# Exercise instructions:
Instruction for the data below: set down exactly the lines from the line with "Comments: Priced by" to the line with "117,843.88 | $ | 117,843.88 |", inclusive, and no others.

# Data entries:
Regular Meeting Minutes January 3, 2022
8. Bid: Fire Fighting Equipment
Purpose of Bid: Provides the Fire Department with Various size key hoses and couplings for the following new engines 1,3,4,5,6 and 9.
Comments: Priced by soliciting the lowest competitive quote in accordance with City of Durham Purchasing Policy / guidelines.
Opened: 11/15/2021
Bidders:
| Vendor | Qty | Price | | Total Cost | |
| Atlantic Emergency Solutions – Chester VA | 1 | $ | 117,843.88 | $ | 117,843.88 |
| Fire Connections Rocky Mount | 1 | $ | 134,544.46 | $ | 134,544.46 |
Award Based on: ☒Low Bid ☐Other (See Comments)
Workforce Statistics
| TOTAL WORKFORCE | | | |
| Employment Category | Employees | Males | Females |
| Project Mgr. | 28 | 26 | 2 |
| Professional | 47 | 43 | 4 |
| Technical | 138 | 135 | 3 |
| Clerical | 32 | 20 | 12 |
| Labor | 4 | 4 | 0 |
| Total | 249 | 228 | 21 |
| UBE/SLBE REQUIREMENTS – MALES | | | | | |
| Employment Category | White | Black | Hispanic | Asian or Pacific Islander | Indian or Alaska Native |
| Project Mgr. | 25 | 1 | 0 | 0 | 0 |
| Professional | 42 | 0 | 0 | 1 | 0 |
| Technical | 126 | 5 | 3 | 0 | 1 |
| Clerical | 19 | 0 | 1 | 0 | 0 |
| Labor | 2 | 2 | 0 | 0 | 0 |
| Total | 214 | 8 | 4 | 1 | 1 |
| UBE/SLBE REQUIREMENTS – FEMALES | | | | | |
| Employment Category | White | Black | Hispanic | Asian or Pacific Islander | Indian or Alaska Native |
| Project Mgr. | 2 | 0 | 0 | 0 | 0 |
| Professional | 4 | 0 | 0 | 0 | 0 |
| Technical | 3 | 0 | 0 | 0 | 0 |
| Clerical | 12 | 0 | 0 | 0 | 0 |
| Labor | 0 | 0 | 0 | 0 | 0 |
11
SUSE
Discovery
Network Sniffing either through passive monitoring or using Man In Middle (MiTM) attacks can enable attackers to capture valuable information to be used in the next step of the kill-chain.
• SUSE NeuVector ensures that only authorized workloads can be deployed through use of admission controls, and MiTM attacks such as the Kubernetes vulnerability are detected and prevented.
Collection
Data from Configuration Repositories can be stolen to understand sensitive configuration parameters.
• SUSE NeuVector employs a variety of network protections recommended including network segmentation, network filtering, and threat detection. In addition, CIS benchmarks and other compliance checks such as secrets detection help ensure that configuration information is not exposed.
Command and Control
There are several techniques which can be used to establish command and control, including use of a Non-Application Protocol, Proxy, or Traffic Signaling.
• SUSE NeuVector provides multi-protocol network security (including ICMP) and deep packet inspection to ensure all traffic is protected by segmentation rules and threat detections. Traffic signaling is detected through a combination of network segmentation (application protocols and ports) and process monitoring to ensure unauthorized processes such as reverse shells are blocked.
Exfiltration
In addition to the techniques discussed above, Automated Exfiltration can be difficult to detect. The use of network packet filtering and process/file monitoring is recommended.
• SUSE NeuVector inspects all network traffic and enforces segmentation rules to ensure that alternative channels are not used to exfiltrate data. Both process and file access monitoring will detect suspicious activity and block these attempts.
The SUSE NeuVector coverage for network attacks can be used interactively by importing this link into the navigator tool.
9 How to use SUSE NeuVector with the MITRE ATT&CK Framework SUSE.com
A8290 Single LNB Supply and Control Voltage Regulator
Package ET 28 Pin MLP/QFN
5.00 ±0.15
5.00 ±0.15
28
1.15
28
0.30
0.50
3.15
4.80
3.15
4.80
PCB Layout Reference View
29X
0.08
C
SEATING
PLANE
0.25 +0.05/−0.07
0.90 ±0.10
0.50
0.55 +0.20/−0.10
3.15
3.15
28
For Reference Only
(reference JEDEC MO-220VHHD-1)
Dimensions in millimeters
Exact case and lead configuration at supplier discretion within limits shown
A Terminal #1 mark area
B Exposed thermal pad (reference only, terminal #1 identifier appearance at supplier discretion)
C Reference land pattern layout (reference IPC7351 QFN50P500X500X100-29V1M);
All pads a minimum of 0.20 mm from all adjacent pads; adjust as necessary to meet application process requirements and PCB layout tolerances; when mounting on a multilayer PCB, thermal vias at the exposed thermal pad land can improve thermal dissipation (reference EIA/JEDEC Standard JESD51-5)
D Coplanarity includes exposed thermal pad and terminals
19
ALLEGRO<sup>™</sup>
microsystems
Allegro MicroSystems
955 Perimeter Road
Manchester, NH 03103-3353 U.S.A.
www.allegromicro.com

# Exercise result:
Comments: Priced by soliciting the lowest competitive quote in accordance with City of Durham Purchasing Policy / guidelines.
Opened: 11/15/2021
Bidders:
| Vendor | Qty | Price | | Total Cost | |
| Atlantic Emergency Solutions – Chester VA | 1 | $ | 117,843.88 | $ | 117,843.88 |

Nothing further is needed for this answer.